Au début de l’année 68 , Lyndon B. Johnson pense que la guerre du Vietnam est presque gagnée, le Viêt-Cong est, d’après les rapports, exsangue, et celui-ci n’a plus les moyens d’intervenir avec l’armée du Nord Vietnam dans le Vietnam du Sud. Mais le 30 janvier 1968, 80 000 communistes attaquent une centaine de villes, l’armée américaine est ainsi bousculée par une armée militairement inférieure, et arrive au bout de plusieurs semaines de combats à rétablir la situation, ce qui prouve que les déclarations américaines sur la situation optimiste au Vietnam étaient fausses. Malgré l’incontestable victoire militaire américaine, cet épisode de la guerre du Vietnam est une défaite politique pour les Etats-Unis. L’Offensive du Têt, étant très médiatisée, l’opinion américaine comprend bien que la guerre n’est pas terminée, ce qui va provoquer un changement radical sur les sentiments du peuple américain à propos de la question vietnamienne. Johnson et son administration comprennent bien qu’il faut réagir, la guerre est devenue impopulaire et ingagnable sur le terrain, de plus la voie démocratique au Vietnam a échoué. Alors Westmoreland, le général en chef des forces américaines au Vietnam demande des renforts, Johnson accepte mais en restant entre les deux rives du fleuve, il veut gagner cette guerre mais en même temps ne pas l’étendre, car il a toujours l’espoir de négocier avec le Nord Vietnam. Finalement, la situation va continuer d’empirer au Vietnam, les renforts ne donneront pas la victoire aux Etats-Unis, et la vue d’une impasse à la sortie de l’Offensive du Têt se confirme avec les semaines. Dégoûté et déprimé de la fin de son mandat Johnson décide de ne pas se représenter, la guerre du Vietnam est donc devenue le « cauchemar » de Johnson, elle l’a empêché d’établir son projet de la « Grande Société », même s’ il arrivait à mettre en place MEDICARE et MEDICAID, la guerre du Vietnam a pris malgré lui une part très importante de sa politique, et les envois de renforts successifs augmentant le contingent au Vietnam seront inutiles, provoquant la mort de plus en plus d’américains, au pays on se pose alors de plus en plus de question sur cette guerre. C’est donc la politique de Johnson au Vietnam qui l’a fait chuter, et il traînera cette guerre comme un boulet, alors que sa présidence était née sous de bons auspices en voulant garder en vie la politique de Kennedy.
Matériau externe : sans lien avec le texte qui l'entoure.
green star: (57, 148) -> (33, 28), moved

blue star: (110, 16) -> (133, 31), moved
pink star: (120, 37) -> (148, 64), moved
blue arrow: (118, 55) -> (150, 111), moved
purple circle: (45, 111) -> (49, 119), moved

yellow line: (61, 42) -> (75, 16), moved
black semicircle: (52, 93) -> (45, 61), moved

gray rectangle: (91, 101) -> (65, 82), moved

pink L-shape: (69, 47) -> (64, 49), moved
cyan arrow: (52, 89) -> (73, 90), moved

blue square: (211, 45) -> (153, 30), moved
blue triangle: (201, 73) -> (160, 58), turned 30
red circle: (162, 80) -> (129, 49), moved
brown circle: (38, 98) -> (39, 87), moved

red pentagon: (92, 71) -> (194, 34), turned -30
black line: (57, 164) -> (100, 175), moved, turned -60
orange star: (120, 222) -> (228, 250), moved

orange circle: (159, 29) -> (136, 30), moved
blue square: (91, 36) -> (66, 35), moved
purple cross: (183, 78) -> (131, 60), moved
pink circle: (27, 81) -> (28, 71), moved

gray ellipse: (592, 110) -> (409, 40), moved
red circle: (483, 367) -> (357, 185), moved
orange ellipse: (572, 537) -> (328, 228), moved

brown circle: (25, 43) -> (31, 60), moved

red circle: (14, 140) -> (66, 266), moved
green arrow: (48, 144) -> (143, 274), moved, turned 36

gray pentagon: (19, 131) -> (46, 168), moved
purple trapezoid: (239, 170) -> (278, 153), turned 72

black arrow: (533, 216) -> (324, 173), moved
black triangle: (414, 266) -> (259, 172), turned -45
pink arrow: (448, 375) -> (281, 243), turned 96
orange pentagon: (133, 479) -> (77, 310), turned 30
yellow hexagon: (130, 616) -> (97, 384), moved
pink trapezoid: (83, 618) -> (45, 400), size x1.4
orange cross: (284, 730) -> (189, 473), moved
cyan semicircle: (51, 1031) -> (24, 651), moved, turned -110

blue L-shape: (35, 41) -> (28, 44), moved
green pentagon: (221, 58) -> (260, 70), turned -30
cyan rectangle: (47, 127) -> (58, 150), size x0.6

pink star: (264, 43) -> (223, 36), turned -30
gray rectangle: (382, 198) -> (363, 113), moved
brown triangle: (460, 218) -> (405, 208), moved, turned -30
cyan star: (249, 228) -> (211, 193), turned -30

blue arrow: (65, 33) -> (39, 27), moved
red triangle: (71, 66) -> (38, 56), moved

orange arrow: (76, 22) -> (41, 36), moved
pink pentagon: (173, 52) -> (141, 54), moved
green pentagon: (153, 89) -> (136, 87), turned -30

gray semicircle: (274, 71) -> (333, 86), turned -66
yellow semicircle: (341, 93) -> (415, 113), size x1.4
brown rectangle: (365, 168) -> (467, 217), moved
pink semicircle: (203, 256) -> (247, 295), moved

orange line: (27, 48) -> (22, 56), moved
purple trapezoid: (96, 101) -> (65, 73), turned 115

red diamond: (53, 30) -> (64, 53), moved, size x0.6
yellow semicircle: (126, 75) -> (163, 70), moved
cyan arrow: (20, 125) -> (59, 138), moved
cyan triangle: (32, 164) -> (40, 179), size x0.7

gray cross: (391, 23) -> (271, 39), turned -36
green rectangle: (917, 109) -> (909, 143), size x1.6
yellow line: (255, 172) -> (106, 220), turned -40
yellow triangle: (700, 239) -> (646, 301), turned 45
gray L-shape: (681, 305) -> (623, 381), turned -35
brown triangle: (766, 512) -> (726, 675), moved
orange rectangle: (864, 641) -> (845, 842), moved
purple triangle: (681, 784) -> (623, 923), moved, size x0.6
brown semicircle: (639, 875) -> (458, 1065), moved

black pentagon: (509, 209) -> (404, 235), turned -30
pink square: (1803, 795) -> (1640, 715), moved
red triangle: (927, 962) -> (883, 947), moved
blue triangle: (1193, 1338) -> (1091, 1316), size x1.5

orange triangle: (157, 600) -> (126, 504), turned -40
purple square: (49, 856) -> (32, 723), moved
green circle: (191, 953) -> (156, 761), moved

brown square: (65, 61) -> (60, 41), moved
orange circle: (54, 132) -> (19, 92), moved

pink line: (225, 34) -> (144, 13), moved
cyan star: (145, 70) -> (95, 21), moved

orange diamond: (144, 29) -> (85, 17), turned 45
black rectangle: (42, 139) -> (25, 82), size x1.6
En conclusion, nous pouvons utiliser l’histoire de Johnson pour nous donner une vision de ce que pourrait être la suite du mandat d’Obama. En choisissant la guerre en Afghanistan, le président américain a mis celle-ci à une place importante dans sa politique, cette guerre aura donc un poids important sur son bilan, même s’il y a aussi le retrait des troupes d’Irak, la sécurité sociale, la crise économique et le symbole de la fermeture de Guantanamo dans la balance. Mais cette guerre, si elle venait à empirer, pourrait mettre à mal la confiance que les américains portent en lui, épuiser ses forces et son budget (terriblement déficitaire), de la même manière que le Vietnam l’a été pour Johnson. Cela mettant les Etats-Unis d’Obama dans une position de faiblesse face à la Chine. Au final les Etats-Unis devront surement négocier avec les Talibans, comme ils ont fait avec le Nord Vietnam. Mais là ils devraient approcher les plus modérés des insurgés, ou ceux qui ne suivent pas la ligne officielle de ces islamistes, pour les diviser et mieux régner sur cette zone stratégique. Il serait donc bon, quand Obama suivra sa ligne de conduite en Afghanistan, qu’il ait une pensée pour LBJ et son « cauchemar »
Paul Gory, 18 ans, étudiant en histoire à Bordeaux 3, le 20/11/2009.